An article in Psychosomatics states that doctors are unable to determine the cause of 37% of physical symptoms reported by patients.

I saw this in a little blip in the Reader's Digest, so I don't know where the original article went from there.  I would assume, based on my personal history and the name of the journal, that the conclusion is that these symptoms don't originate in physical disease, but are psychological in nature.

That is most likely non-sense.

As is the case with aspartame, the brainwashing doctors undergo in their studies leaves them basically unequipped to deal with the problems associated with things in our food and environment.  They can't make a connection, so they assume there is none.

Compounding the tragedy

To make matters worse, all too often, when a doctor can't find a physical cause for a patient's reported symptoms, he/she jumps immediately to the conclusion that the problem is all in the patient's head.

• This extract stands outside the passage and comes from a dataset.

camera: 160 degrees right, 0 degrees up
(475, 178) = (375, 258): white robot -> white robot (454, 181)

And your doctor has an easy out: Just give you medication.

So, not only is the basic cause of your problem left unaddressed, the problem is compounded by prescribed toxins that push you further away from health.

The need for a holistic approach to healthcare

Medical training promises to give the doctor the inside scoop on the intricacies of the human body.  But all too often, that promise is not fulfilled.  Instead of seeing the body as a balanced dance of trillions of inter-connected actions, doctors tend to see a symptom, and only a symptom.  The patient gets lost, as does any sense of how the body is supposed to work.

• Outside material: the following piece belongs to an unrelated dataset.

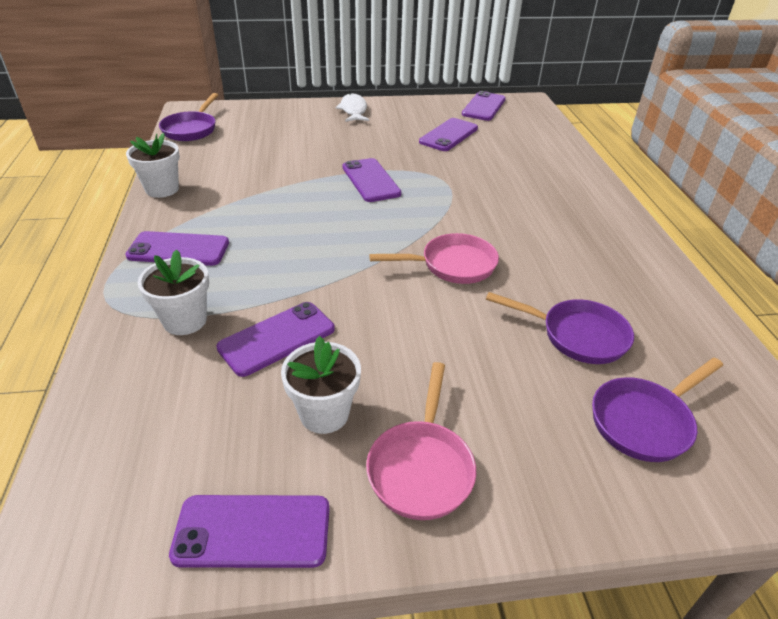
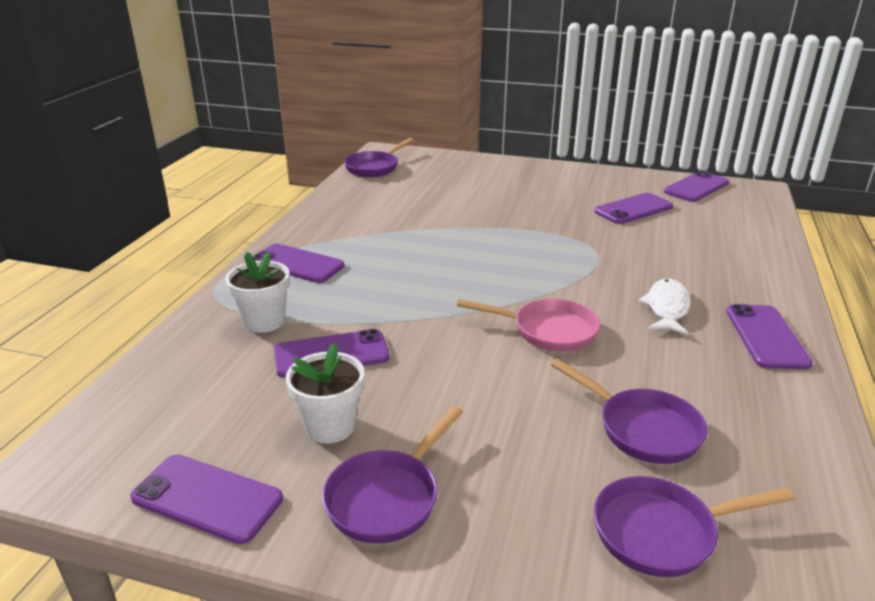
camera: 25 degrees right, 10 degrees down
(162, 189) = (316, 213): white flower pot -> none
(353, 110) = (544, 172): white fish -> white fish (667, 308)
(370, 180) = (516, 238): purple phone -> purple phone (766, 337)
(421, 467) = (388, 497): pink pan -> purple pan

Psalm 139 says that we are fearfully and wonderfully made.  That's a fact lost to most doctors.

I think it's time that doctors learn a little humility, and accept the fact that their knowledge will always be limited.  No one will ever grasp all the complexities of the human frame.  Instead of exalting themselves as men and women of science — and in effect, dismissing all others as lesser beings — they need to sit and listen to the rhythms of life, to respect the intricate way that one aspect of the person plays off another, and work to restore balance, not push body systems off the chart trying to compensate for symptoms they don't understand.

Maybe then, that 37% could get real answers — or at least a sympathetic ear.